**Records for the exercise**
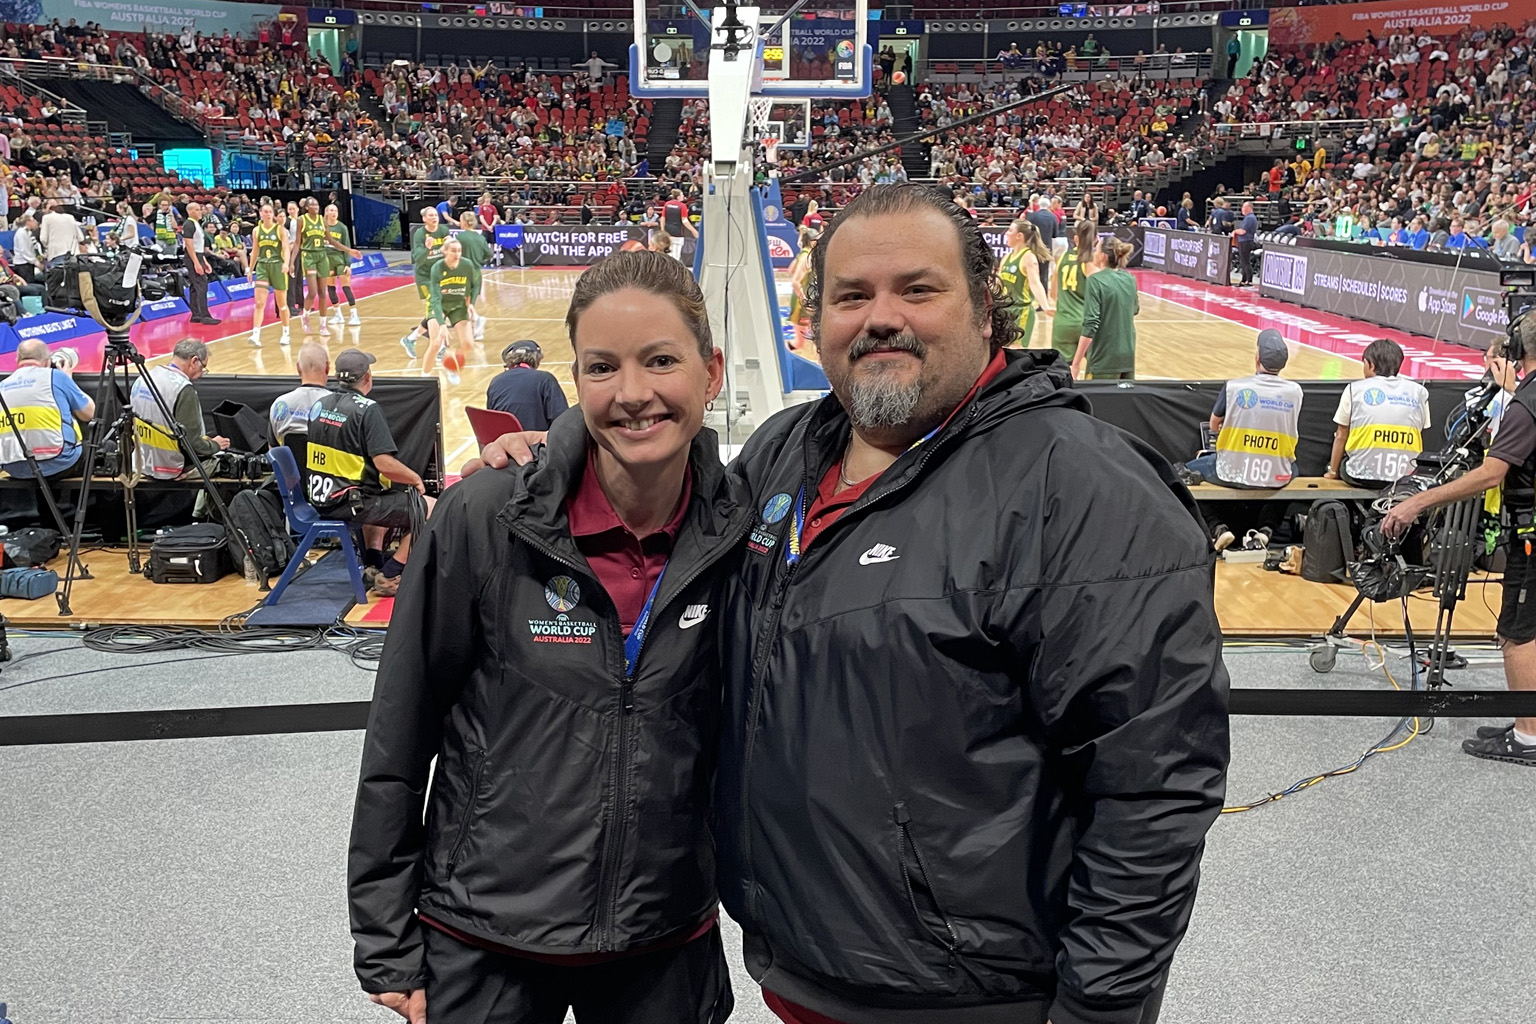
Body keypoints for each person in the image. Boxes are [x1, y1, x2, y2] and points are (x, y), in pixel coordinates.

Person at [477, 184, 1229, 1024]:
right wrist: (557, 454)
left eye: (917, 288)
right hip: (802, 970)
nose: (880, 318)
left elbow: (1152, 793)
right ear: (818, 317)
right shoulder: (784, 451)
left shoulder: (1082, 487)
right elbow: (655, 505)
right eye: (851, 295)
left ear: (986, 306)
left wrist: (1100, 1013)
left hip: (973, 1000)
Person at [348, 250, 741, 1024]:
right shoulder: (485, 518)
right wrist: (386, 938)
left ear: (711, 372)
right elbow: (399, 734)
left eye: (661, 360)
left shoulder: (742, 532)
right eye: (602, 367)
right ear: (577, 380)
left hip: (662, 938)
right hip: (486, 936)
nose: (632, 394)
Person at [1382, 315, 1536, 767]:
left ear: (1514, 352)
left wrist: (1417, 504)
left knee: (1517, 632)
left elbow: (1491, 472)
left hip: (1532, 535)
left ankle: (1528, 737)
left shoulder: (1527, 405)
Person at [304, 347, 432, 590]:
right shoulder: (367, 409)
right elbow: (384, 464)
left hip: (321, 500)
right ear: (367, 377)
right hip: (350, 504)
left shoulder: (319, 405)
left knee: (382, 497)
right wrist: (414, 478)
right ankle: (392, 574)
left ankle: (373, 564)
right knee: (429, 508)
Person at [1177, 329, 1302, 550]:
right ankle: (1266, 530)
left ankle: (1218, 528)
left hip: (1230, 470)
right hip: (1275, 473)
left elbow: (1214, 424)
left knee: (1184, 472)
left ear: (1257, 358)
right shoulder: (1296, 392)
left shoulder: (1234, 387)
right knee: (1293, 473)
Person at [131, 338, 229, 521]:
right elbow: (192, 445)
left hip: (141, 463)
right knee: (227, 464)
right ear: (194, 361)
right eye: (203, 368)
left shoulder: (144, 378)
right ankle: (203, 522)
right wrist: (215, 445)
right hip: (172, 468)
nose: (202, 374)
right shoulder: (183, 389)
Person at [1325, 339, 1431, 489]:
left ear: (1371, 365)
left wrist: (1333, 471)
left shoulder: (1354, 389)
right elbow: (1420, 430)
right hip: (1405, 477)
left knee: (1339, 456)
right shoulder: (1420, 392)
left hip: (1360, 476)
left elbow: (1341, 434)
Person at [0, 339, 95, 489]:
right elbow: (89, 414)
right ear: (47, 361)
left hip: (14, 468)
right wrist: (68, 380)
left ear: (17, 360)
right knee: (105, 449)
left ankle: (51, 512)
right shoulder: (56, 377)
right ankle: (92, 511)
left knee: (43, 466)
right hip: (59, 462)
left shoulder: (2, 386)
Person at [1072, 237, 1139, 380]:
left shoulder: (1095, 280)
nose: (1094, 254)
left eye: (1096, 250)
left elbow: (1090, 324)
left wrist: (1076, 363)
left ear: (1102, 256)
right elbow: (1135, 309)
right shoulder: (1130, 279)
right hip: (1127, 355)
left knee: (1097, 401)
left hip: (1104, 357)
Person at [425, 238, 482, 387]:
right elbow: (436, 299)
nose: (456, 254)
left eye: (459, 251)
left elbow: (475, 285)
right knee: (436, 343)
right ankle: (424, 377)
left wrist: (472, 304)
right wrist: (442, 325)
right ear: (445, 251)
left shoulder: (466, 265)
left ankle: (452, 366)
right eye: (453, 251)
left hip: (458, 305)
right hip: (439, 304)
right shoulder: (437, 268)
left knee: (468, 344)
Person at [399, 206, 453, 359]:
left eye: (435, 215)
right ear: (424, 219)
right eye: (430, 215)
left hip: (440, 276)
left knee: (441, 310)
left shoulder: (443, 230)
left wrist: (449, 245)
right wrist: (427, 249)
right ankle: (438, 348)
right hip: (425, 278)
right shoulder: (420, 234)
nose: (434, 217)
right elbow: (418, 259)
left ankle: (410, 339)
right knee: (435, 311)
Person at [268, 342, 332, 466]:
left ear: (298, 368)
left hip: (292, 483)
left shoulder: (279, 405)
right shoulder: (338, 406)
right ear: (327, 368)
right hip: (330, 481)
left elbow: (274, 452)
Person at [484, 339, 568, 431]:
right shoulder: (545, 379)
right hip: (535, 443)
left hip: (504, 443)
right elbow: (562, 419)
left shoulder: (495, 382)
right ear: (536, 359)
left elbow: (491, 420)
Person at [995, 218, 1053, 347]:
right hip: (1005, 310)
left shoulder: (1028, 257)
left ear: (1019, 236)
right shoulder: (1006, 258)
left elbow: (1035, 283)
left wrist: (1045, 305)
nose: (1006, 234)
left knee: (1016, 350)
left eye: (1010, 230)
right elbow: (999, 284)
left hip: (1021, 312)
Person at [247, 202, 292, 349]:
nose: (267, 214)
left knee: (282, 304)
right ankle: (256, 334)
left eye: (269, 212)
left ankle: (286, 332)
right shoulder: (256, 231)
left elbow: (286, 248)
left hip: (278, 266)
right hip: (263, 267)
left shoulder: (280, 230)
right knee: (259, 303)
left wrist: (286, 263)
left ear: (273, 214)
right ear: (260, 213)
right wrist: (250, 269)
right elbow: (255, 251)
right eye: (265, 211)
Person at [1050, 218, 1095, 363]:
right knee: (1094, 373)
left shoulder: (1063, 257)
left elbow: (1053, 293)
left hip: (1063, 322)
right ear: (1095, 240)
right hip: (1086, 322)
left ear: (1076, 239)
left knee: (1063, 372)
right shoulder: (1091, 261)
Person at [322, 203, 363, 328]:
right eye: (331, 210)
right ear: (327, 213)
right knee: (331, 287)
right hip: (327, 260)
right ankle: (337, 314)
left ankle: (354, 314)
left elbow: (346, 245)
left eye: (336, 210)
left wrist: (348, 264)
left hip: (339, 259)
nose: (334, 213)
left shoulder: (342, 228)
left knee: (346, 286)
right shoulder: (322, 227)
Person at [181, 202, 221, 327]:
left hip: (198, 255)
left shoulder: (196, 224)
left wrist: (204, 261)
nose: (200, 212)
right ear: (190, 211)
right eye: (197, 210)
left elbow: (198, 246)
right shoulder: (188, 224)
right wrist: (196, 263)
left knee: (194, 286)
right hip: (192, 256)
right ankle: (205, 315)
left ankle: (196, 314)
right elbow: (189, 245)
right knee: (201, 285)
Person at [453, 211, 493, 339]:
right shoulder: (480, 238)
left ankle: (477, 321)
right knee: (468, 304)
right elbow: (489, 255)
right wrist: (480, 260)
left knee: (462, 303)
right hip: (477, 273)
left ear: (464, 222)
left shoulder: (460, 238)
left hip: (463, 274)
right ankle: (477, 330)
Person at [297, 197, 333, 335]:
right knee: (312, 292)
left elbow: (328, 239)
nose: (316, 206)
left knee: (323, 293)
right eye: (312, 204)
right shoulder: (302, 220)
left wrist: (346, 250)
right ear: (306, 207)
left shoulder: (322, 220)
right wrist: (291, 262)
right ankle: (305, 316)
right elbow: (297, 243)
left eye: (317, 204)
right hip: (308, 256)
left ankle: (323, 325)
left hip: (321, 256)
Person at [786, 230, 816, 351]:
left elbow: (790, 269)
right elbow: (795, 282)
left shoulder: (803, 254)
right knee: (801, 342)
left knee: (815, 339)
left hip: (805, 300)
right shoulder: (806, 257)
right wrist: (805, 302)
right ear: (812, 241)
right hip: (802, 303)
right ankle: (780, 355)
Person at [662, 188, 698, 260]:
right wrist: (693, 230)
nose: (683, 196)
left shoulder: (667, 204)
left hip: (668, 232)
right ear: (678, 197)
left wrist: (663, 230)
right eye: (682, 195)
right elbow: (684, 220)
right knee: (676, 255)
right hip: (678, 233)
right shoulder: (682, 206)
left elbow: (663, 218)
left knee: (668, 254)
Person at [1233, 200, 1259, 286]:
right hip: (1243, 241)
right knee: (1243, 261)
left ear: (1248, 208)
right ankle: (1244, 279)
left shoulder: (1250, 218)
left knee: (1245, 261)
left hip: (1246, 241)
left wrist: (1235, 231)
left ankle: (1249, 279)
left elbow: (1243, 231)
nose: (1242, 209)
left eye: (1243, 207)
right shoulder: (1248, 217)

**Exercise goal**
Starting with the line that holds "right ear: (194, 361)" and ending with the line that holds "right shoulder: (545, 379)", retype every line in the data above exactly, and nothing else.

**Response box**
right ear: (194, 361)
right eye: (203, 368)
left shoulder: (144, 378)
right ankle: (203, 522)
right wrist: (215, 445)
right hip: (172, 468)
nose: (202, 374)
right shoulder: (183, 389)
Person at [1325, 339, 1431, 489]:
left ear: (1371, 365)
left wrist: (1333, 471)
left shoulder: (1354, 389)
right elbow: (1420, 430)
right hip: (1405, 477)
left knee: (1339, 456)
right shoulder: (1420, 392)
left hip: (1360, 476)
left elbow: (1341, 434)
Person at [0, 339, 95, 489]:
right elbow: (89, 414)
right ear: (47, 361)
left hip: (14, 468)
right wrist: (68, 380)
left ear: (17, 360)
right knee: (105, 449)
left ankle: (51, 512)
right shoulder: (56, 377)
right ankle: (92, 511)
left knee: (43, 466)
right hip: (59, 462)
left shoulder: (2, 386)
Person at [1072, 237, 1139, 380]:
left shoulder: (1095, 280)
nose: (1094, 254)
left eye: (1096, 250)
left elbow: (1090, 324)
left wrist: (1076, 363)
left ear: (1102, 256)
right elbow: (1135, 309)
right shoulder: (1130, 279)
right hip: (1127, 355)
left knee: (1097, 401)
left hip: (1104, 357)
Person at [425, 238, 482, 387]:
right elbow: (436, 299)
nose: (456, 254)
left eye: (459, 251)
left elbow: (475, 285)
right knee: (436, 343)
right ankle: (424, 377)
left wrist: (472, 304)
right wrist: (442, 325)
right ear: (445, 251)
left shoulder: (466, 265)
left ankle: (452, 366)
right eye: (453, 251)
left hip: (458, 305)
right hip: (439, 304)
right shoulder: (437, 268)
left knee: (468, 344)
Person at [399, 206, 453, 359]:
left eye: (435, 215)
right ear: (424, 219)
right eye: (430, 215)
left hip: (440, 276)
left knee: (441, 310)
left shoulder: (443, 230)
left wrist: (449, 245)
right wrist: (427, 249)
right ankle: (438, 348)
right hip: (425, 278)
right shoulder: (420, 234)
nose: (434, 217)
right elbow: (418, 259)
left ankle: (410, 339)
right knee: (435, 311)
Person at [268, 342, 332, 466]:
left ear: (298, 368)
left hip: (292, 483)
left shoulder: (279, 405)
right shoulder: (338, 406)
right ear: (327, 368)
right hip: (330, 481)
left elbow: (274, 452)
Person at [484, 339, 568, 431]:
right shoulder: (545, 379)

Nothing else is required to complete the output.